Predicts 2019: The Ambiguous Future of Privacy
- Privacy and data protection regulations globally follow a trend of increased maturity and detail, representing risks in both financial and personal impact, including jail sentences.
- New technologies (such as blockchain) bear both promise and risk. These arrivals are double-edged swords with apparent privacy challenges and opportunities for CISOs to consider.
- When given the choice, customers will make deliberate privacy decisions on how their data is processed and why, while exploitative privacy invasion seems to lead to competitive advantage, at least in the short term.
- Responding jurisprudence and ongoing regulatory maturity in development is meant to restore the sanctity of an individual’s privacy rights and an industrywide level playing field globally.
Gartner recommends CISOs, IT security and risk management leaders should do the following:
- Investigate the security and privacy risks of blockchain technologies, such as the potential consequences of handling personal customer data and the risk of unauthorized disclosures.

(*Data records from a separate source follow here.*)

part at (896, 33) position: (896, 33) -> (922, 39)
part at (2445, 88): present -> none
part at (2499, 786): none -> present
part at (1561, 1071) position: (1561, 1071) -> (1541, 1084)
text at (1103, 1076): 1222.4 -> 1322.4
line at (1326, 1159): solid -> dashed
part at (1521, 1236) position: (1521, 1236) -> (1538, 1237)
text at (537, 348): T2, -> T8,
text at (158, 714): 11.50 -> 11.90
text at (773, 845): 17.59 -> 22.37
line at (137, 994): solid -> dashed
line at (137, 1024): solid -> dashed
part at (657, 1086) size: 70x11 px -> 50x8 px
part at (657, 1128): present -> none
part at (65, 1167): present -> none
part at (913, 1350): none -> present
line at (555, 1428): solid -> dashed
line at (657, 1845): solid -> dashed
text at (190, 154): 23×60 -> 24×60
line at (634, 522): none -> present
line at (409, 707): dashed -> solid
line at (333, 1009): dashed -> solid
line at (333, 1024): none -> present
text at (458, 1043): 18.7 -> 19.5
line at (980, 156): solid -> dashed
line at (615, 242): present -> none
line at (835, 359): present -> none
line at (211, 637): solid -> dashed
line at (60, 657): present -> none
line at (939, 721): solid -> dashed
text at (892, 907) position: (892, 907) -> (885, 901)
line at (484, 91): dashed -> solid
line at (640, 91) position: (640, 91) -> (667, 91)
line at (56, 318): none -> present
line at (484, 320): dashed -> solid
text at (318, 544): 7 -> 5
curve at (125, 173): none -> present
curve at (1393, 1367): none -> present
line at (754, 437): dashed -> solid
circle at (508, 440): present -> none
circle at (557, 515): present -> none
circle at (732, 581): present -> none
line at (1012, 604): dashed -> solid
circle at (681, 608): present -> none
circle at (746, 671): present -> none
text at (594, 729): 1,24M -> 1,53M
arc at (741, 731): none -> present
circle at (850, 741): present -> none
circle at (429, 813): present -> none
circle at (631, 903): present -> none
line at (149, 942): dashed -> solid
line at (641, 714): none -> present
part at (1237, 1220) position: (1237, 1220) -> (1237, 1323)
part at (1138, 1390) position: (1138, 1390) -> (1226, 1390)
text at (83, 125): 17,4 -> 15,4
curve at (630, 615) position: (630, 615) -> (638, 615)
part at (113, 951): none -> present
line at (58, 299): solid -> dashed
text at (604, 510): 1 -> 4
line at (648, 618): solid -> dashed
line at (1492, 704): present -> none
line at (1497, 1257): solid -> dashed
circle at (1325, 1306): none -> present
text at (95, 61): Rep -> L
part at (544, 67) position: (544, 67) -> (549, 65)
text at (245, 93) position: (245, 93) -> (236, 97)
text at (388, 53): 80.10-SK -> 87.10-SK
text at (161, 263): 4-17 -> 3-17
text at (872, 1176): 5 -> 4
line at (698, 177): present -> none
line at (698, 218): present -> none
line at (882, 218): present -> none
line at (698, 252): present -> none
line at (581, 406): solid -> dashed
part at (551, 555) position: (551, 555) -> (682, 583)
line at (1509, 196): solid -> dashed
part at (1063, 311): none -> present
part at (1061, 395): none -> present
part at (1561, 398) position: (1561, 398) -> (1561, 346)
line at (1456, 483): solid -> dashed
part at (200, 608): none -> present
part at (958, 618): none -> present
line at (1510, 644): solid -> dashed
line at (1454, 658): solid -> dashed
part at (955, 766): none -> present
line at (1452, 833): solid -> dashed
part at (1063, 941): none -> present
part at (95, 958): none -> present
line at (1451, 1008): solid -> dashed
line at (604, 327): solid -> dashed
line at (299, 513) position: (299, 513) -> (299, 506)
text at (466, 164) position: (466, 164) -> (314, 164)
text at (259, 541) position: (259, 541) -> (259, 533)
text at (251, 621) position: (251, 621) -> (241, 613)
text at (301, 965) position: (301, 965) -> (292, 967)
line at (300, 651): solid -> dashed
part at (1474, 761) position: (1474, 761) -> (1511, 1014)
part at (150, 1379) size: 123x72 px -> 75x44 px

- CISOs should adopt the General Data Protection Regulation (GDPR) consent blueprint for consent management outside of the EU. Early adopters will have a competitive advantage in privacy planning.
- Treat digital transformation as a time for experimentation, with room for mistakes, by monitoring for unintended consequences, taking responsibility for mistakes and moving on.
- Develop effective data retention policies by providing business-centric risk minimization options that prioritize individual privacy.